Tavis Smiley: You Can 'Stand Your Ground Unless You Are A Black Man'
Below you can find some of the notable comments made Sunday on "This Week with George Stephanopoulos." Our Zimmerman Trial analysis panel, Congressional panel, and powerhouse roundtable guests included ABC News' Chief Legal Affairs Correspondent and Nightline Anchor Dan Abrams; ABC News' Senior Justice Correspondent Pierre Thomas; Rep. Karen Bass, D-Calif.; Rep. Tom Cole, R-Okla.; Sen. Orrin Hatch, R-Utah; Sen. Amy Klobuchar, D-Minn.; Wall Street Journal editorial page editor Paul Gigot; Politico senior political reporter Maggie Haberman; New York Times Magazine chief national correspondent Mark Leibovich, author of the new book "This Town"; and television and radio host Tavis Smiley.
SMILEY: It appears to me, and I think many other persons in this country that you can in fact stand your ground unless you are a black man. George Zimmerman was allowed to stand his ground, Trayvon Martin was not allowed to stand his ground.
Smiley draws on Dr. King's 'I Have a Dream' speech; discusses racial profiling of Trayvon Martin
SMILEY: In that speech you will recall the one line that we all seem to know…"I want my children to one day live in a nation where they will not be judged by the color of their skin, but by the content of their character." George Zimmerman knew nothing of Trayvon Martin's character. All he saw was his color. Something is wrong in this nation. Fifty years after the March on Washington, while the Voting Rights Act is being gutted, speaking of the Justice Department, what they'll do about that perhaps, something is wrong when adults can racially profile children.
Abrams says DOJ will have a case but 'they won't win, and they know that'
ABRAMS: Because they can't win in this case. They won't win, and they know that. Now there are two separate questions here that we're discussing. And I think it's important to distinguish them. One is a sort of broad societal right and wrong, and what is wrong with our society? And that is a fair question to ask. But that is a different question than talking about what happened in that courtroom.
Bass believes Zimmerman verdict was 'devastating;' causing fear
BASS: Well, it was a devastating verdict, and I just am very concerned about what message this sends to the community, the fear that people must have now.
Klobuchar hopes Martin family 'takes some solace' in outpour of support
KLOBUCHAR: And my thoughts are with the family right now.

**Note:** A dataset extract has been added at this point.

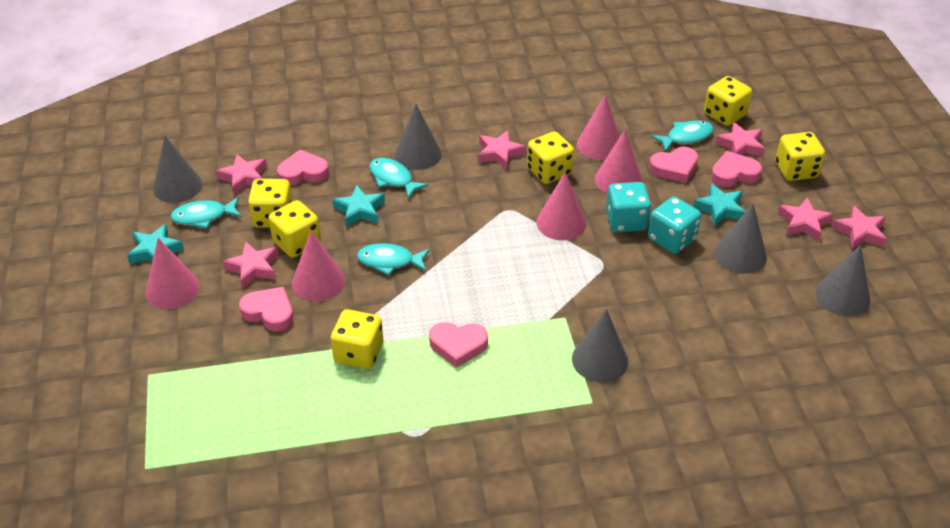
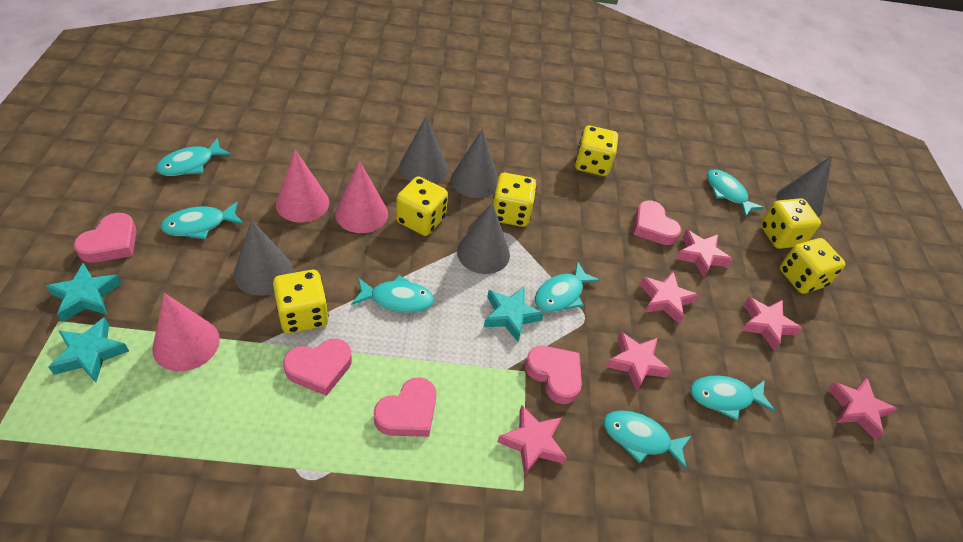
pink cone: [146,238,200,309] [292,231,345,301] [536,172,586,241] [577,95,620,160] [595,130,643,194] = 5 -> [152,293,220,371] [276,150,329,222] [335,161,388,233] = 3
turquoise dice: [606,182,651,232] [648,197,701,254] = 2 -> none = 0
turquoise fish: [170,197,241,229] [357,244,430,276] [369,158,429,199] [651,120,714,152] = 4 -> [156,138,232,176] [160,201,243,239] [351,275,434,313] [535,261,600,312] [604,410,691,469] [690,375,775,420] [707,169,765,217] = 7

I've seen this before, it is such a hard thing to take. And I hope they take some solace in the support they have across the country. A little 16-year-old boy going out to get some snacks at a convenience store shouldn't end up dead.
Hatch 'counting on the House' to come through and stop 'de facto amnesty'
HATCH: And all the other gang of eight people were very good, too. But let me tell you something, I'm counting on the House. I'm counting on the House getting it even better, I'm counting on the House realizing that we can't just continue on with this de facto amnesty, which is what Marco Rubio calls it. And I think that's an accurate description.
Haberman thinks Spitzer has the potential to 'eat Stringer alive'
HABERMAN: I think that if nothing else comes out and I think that if Stringer can't bring a credible case, nobody knows who Scott Stringer is. He's a nice man. I've known him a long time. He's been in Albany, he is not a known commodity, Spitzer is. It's a down ballot race. This is a race that is largely won on name recognition. I think what you just saw on that interview, I think he will do that in the debate. I think that he will eat Stringer alive potentially.